Além disso, precisa investir em toda a pilha quântica – do hardware ao software e aplicações e padrões, de modo a salvaguardar “ativos estratégicos, interesses, autonomia e segurança”.

“O objetivo final é criar um ecossistema globalmente competitivo que possa apoiar uma ampla gama de aplicações científicas e industriais, identificar os setores industriais onde as tecnologias quânticas terão elevado impacto económico e social e promover a inovação quântica em pequenas e grandes empresas, desde startups e expansões promissoras para grandes players industriais – em suma, para se tornarem o ‘vale quântico’ do mundo”, diz a declaração.

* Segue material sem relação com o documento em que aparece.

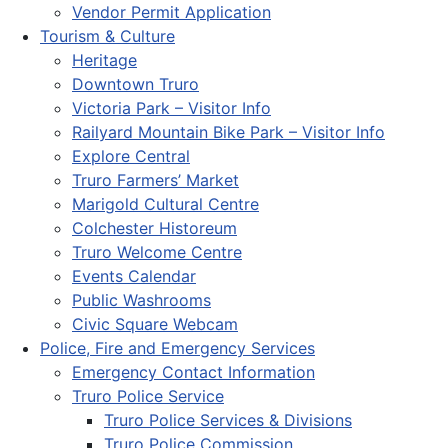
Vendor Permit Application
Tourism & Culture
Heritage
Downtown Truro
Victoria Park – Visitor Info
Railyard Mountain Bike Park – Visitor Info
Explore Central
Truro Farmers’ Market
Marigold Cultural Centre
Colchester Historeum
Truro Welcome Centre
Events Calendar
Public Washrooms
Civic Square Webcam
Police, Fire and Emergency Services
Emergency Contact Information
Truro Police Service
Truro Police Services & Divisions
Truro Police Commission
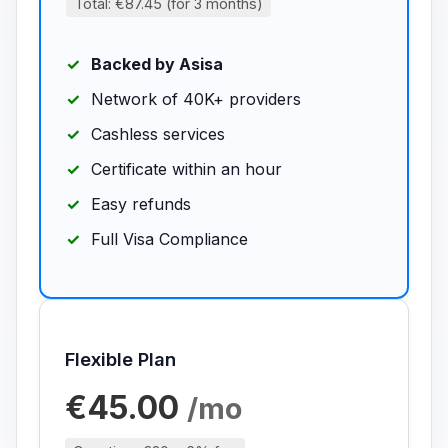
Total: €87.45 (for 3 months)
Backed by Asisa
Network of 40K+ providers
Cashless services
Certificate within an hour
Easy refunds
Full Visa Compliance
Flexible Plan
€45.00
/mo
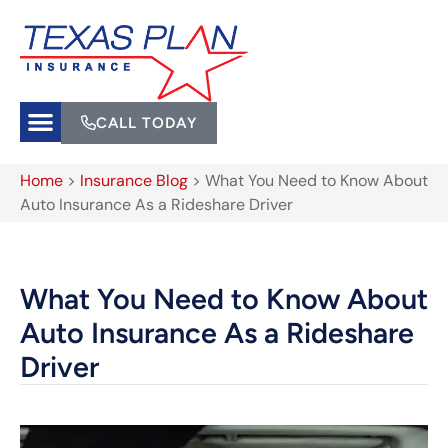
CALL TODAY
Home
>
Insurance Blog
>
What You Need to Know About
Auto Insurance As a Rideshare Driver
What You Need to Know About
Auto Insurance As a Rideshare
Driver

Thierry Breton, cujo período como Comissário para o Mercado Interno foi marcado por uma grande cruzada de regulamentação tecnológica, declarou que o quantum uma de suas “matérias favoritas”. Podemos esperar ver ainda mais um impulso no sentido de uma maior colaboração em todo o bloco, caso ele consiga o cargo de Presidente da Comissão no próximo ano.

Potencialmente, Breton poderia conseguir a participação de mais Estados-membros para coordenar uma estratégia quântica mais detalhada em todo o bloco. Com engenharia quântica talento notoriamente difícil de encontraristo poderá, de facto, ser fundamental para evitar que a Europa fique para trás em mais uma corrida tecnológica importante.